**WHAT YOU WILL DO:** Pick out each line below that contains the word "shown", and copy those lines.

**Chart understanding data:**
<<<<
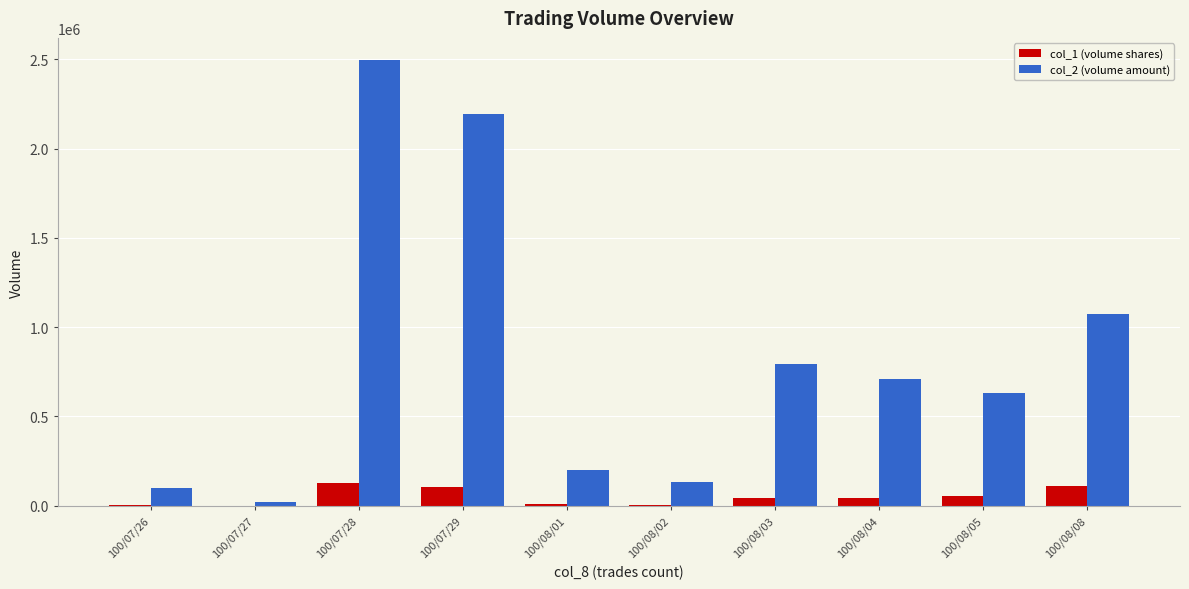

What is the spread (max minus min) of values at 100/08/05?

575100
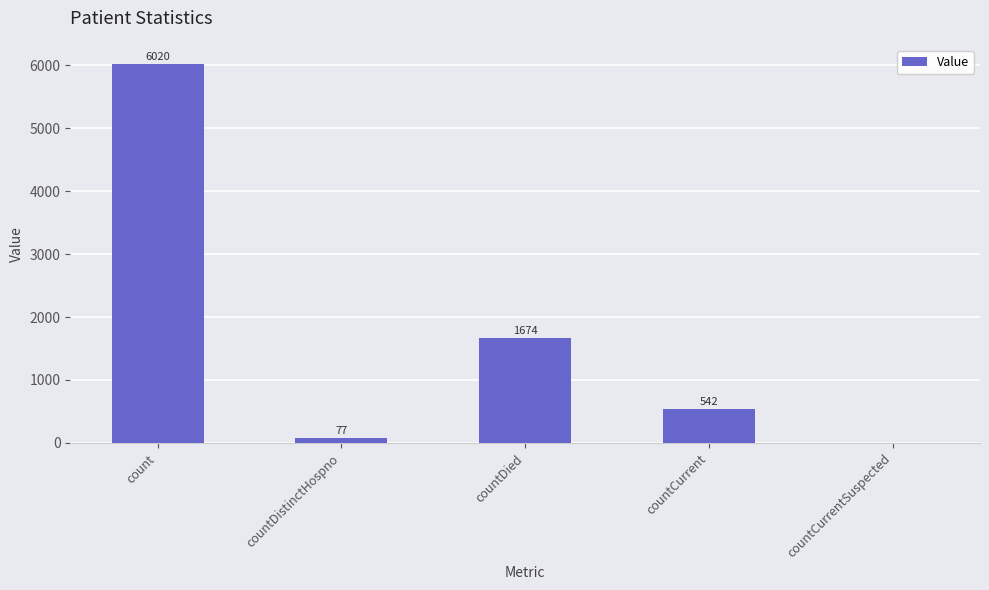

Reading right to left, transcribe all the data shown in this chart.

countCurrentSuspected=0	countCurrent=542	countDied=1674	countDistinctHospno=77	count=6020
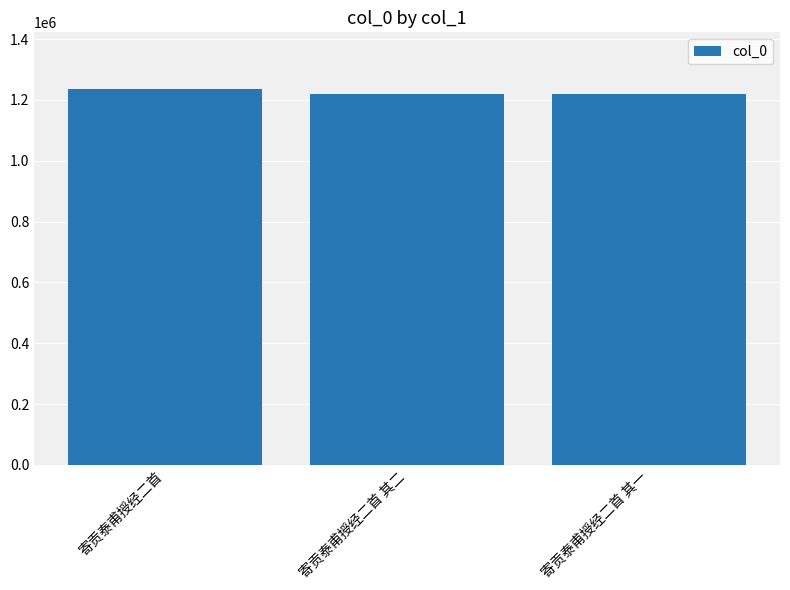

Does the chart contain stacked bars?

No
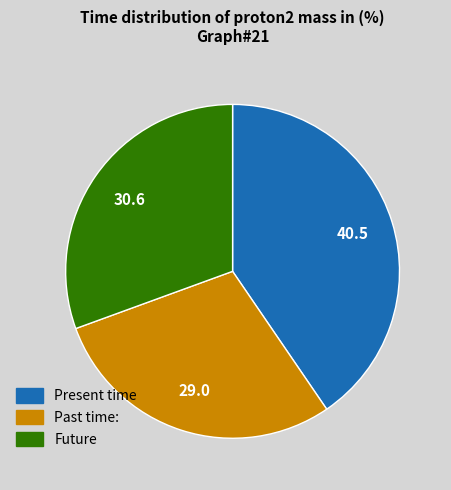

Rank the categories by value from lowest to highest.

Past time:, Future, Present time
>>>>
<<<<
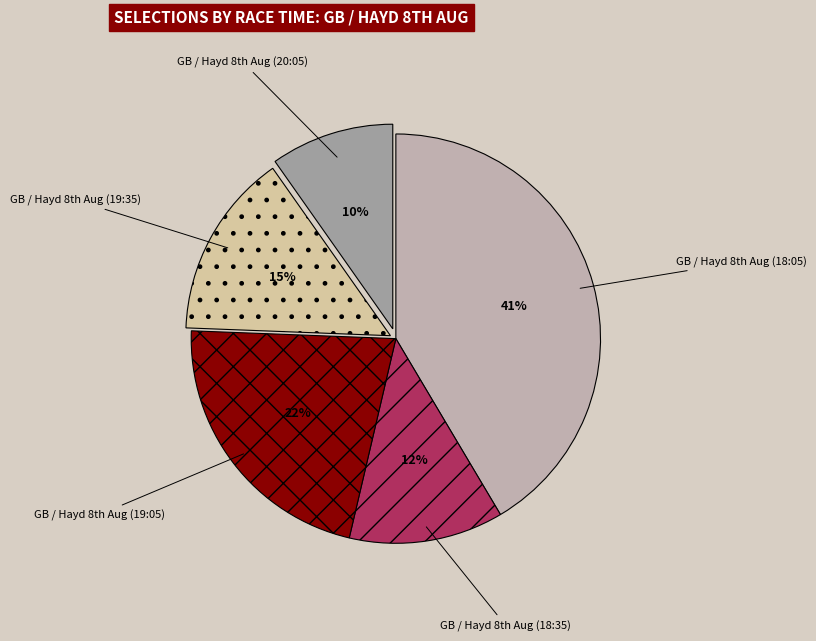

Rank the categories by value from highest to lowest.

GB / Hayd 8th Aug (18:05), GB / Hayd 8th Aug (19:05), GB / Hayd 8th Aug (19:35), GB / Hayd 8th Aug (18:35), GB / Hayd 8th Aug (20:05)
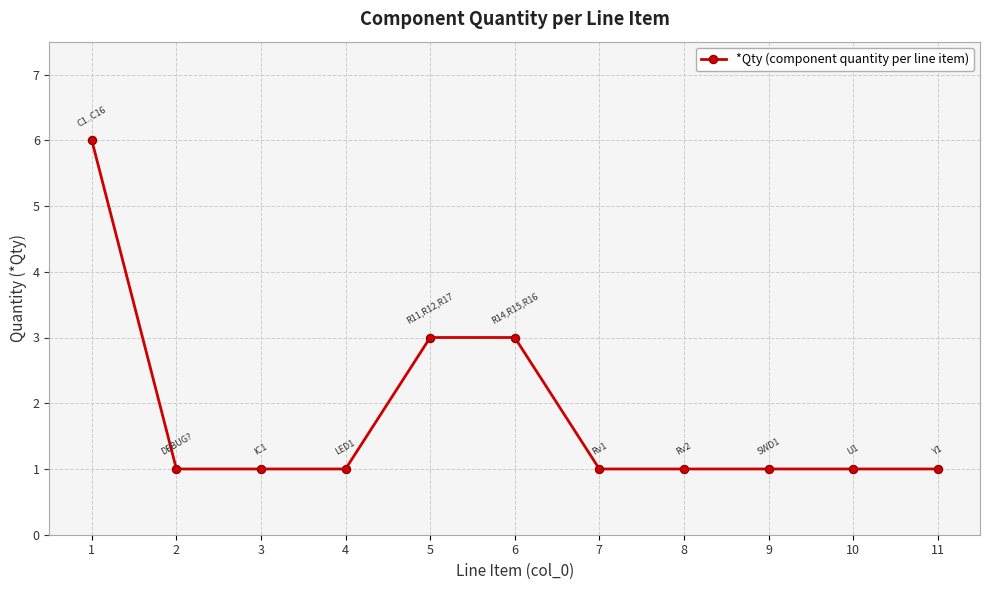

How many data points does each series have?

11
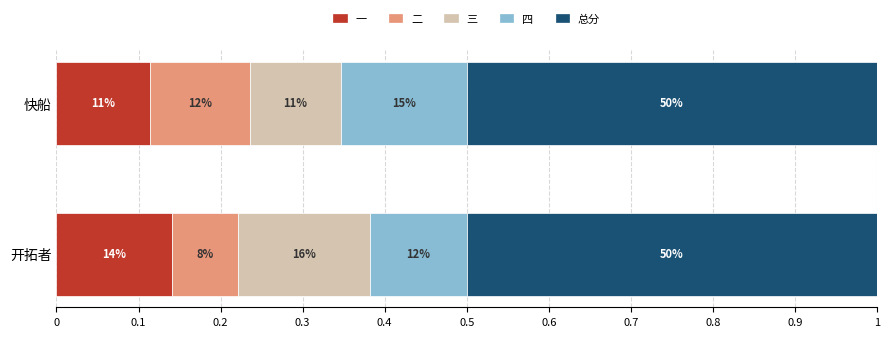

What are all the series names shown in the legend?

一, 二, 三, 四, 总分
>>>>
**YOUR SOLUTION:**
Reading right to left, transcribe all the data shown in this chart.
What are all the series names shown in the legend?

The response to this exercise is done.